Record estratti:
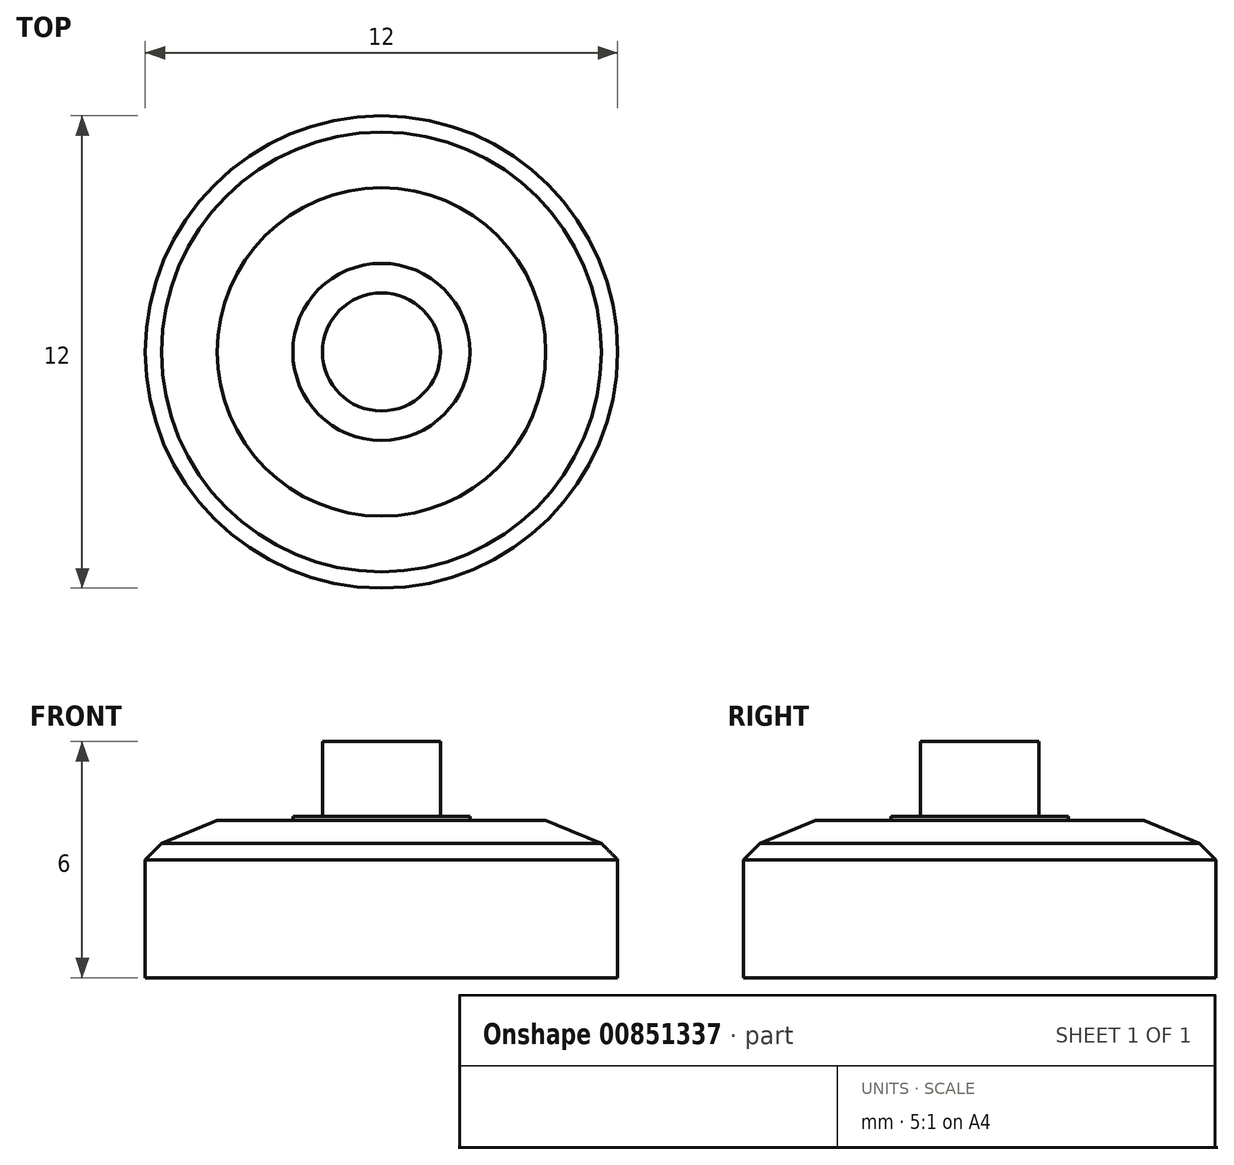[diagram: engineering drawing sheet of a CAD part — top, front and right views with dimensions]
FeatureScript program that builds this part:
annotation { "Feature Type Name" : "Feature", "Feature Type Description" : "" }
export const myFeature = defineFeature(function(context is Context, id is Id, definition is map)
    precondition{}
    {
        {
            var Q0;
            Q0=qCreatedBy(makeId("Top.planeOp"),FACE);
            var sketch = newSketch(context, id + "F0", { "sketchPlane" : qUnion([Q0])});
            skCircle(sketch, "E0", {"center": v(0, 0) * mm, "radius": 6 * mm});
            skCircle(sketch, "E1", {"center": v(0, 0) * mm, "radius": 1.5 * mm});
            skCircle(sketch, "E2", {"center": v(0, 0) * mm, "radius": 2.25 * mm});
            skSolve(sketch);
        }
        {
            var Q0;
            Q0=makeQuery(id+"F0.imprint","IMPRINT",FACE,{"disambiguationData":[TD([[makeQuery(id+"F0.imprint","IMPRINT",EDGE,{"derivedFrom":sQuery(id+"F0.wireOp",EDGE,"E1")}),1.0]])]});
            extrude(context, id + "F1", {"entities" : qUnion([Q0]), "depth" : 6 * mm, "offsetDistance" : 25 * mm});
        }
        {
            var Q0;
            Q0=makeQuery(id+"F0.imprint","IMPRINT",FACE,{"disambiguationData":[TD([[makeQuery(id+"F0.imprint","IMPRINT",EDGE,{"derivedFrom":sQuery(id+"F0.wireOp",EDGE,"E1")}),-1.0]])]});
            extrude(context, id + "F2", {"entities" : qUnion([Q0]), "operationType" : NewBodyOperationType.ADD, "depth" : 4.1 * mm, "offsetDistance" : 25 * mm});
        }
        {
            var Q0;
            Q0=makeQuery(id+"F0.imprint","IMPRINT",FACE,{"disambiguationData":[TD([[makeQuery(id+"F0.imprint","IMPRINT",EDGE,{"derivedFrom":sQuery(id+"F0.wireOp",EDGE,"E0")}),1.0]])]});
            extrude(context, id + "F3", {"entities" : qUnion([Q0]), "operationType" : NewBodyOperationType.ADD, "depth" : 4 * mm, "offsetDistance" : 25 * mm});
        }
        {
            var Q0;
            Q0=makeQuery(id+"F3.opExtrude","CAP_EDGE",EDGE,{"disambiguationData":[OSD([sQuery(id+"F0.wireOp",EDGE,"E0")])],"isStart":false});
            chamfer(context, id + "F4", {"entities" : qUnion([Q0]), "width" : 1 * mm, "tangentPropagation" : true});
        }
        {
            var Q0;
            {var subQ0=sQuery(id+"F0.wireOp",EDGE,"E0");Q0=makeQuery(id+"F4.opChamfer","BLEND_EDGE",EDGE,{"blendedFrom":[makeQuery(id+"F3.opExtrude","CAP_EDGE",EDGE,{"disambiguationData":[OSD([subQ0])],"isStart":false}),makeQuery(id+"F3.opExtrude","CAP_FACE",FACE,{"disambiguationData":[OSD([subQ0,sQuery(id+"F0.wireOp",EDGE,"E2")])],"isStart":false})],"blendedInto":[makeQuery(id+"F3.opExtrude","CAP_FACE",FACE,{"disambiguationData":[OSD([subQ0,sQuery(id+"F0.wireOp",EDGE,"E2")])],"isStart":false})]});}
            chamfer(context, id + "F5", {"entities" : qUnion([Q0]), "width" : 2 * mm, "tangentPropagation" : true});
        }
    });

Istruzioni dell'esercizio:
Seleziona tutte le righe dell'elenco riportato sopra in cui compare la stringa "false".

Soluzione dell'esercizio:
            Q0=makeQuery(id+"F3.opExtrude","CAP_EDGE",EDGE,{"disambiguationData":[OSD([sQuery(id+"F0.wireOp",EDGE,"E0")])],"isStart":false});
            {var subQ0=sQuery(id+"F0.wireOp",EDGE,"E0");Q0=makeQuery(id+"F4.opChamfer","BLEND_EDGE",EDGE,{"blendedFrom":[makeQuery(id+"F3.opExtrude","CAP_EDGE",EDGE,{"disambiguationData":[OSD([subQ0])],"isStart":false}),makeQuery(id+"F3.opExtrude","CAP_FACE",FACE,{"disambiguationData":[OSD([subQ0,sQuery(id+"F0.wireOp",EDGE,"E2")])],"isStart":false})],"blendedInto":[makeQuery(id+"F3.opExtrude","CAP_FACE",FACE,{"disambiguationData":[OSD([subQ0,sQuery(id+"F0.wireOp",EDGE,"E2")])],"isStart":false})]});}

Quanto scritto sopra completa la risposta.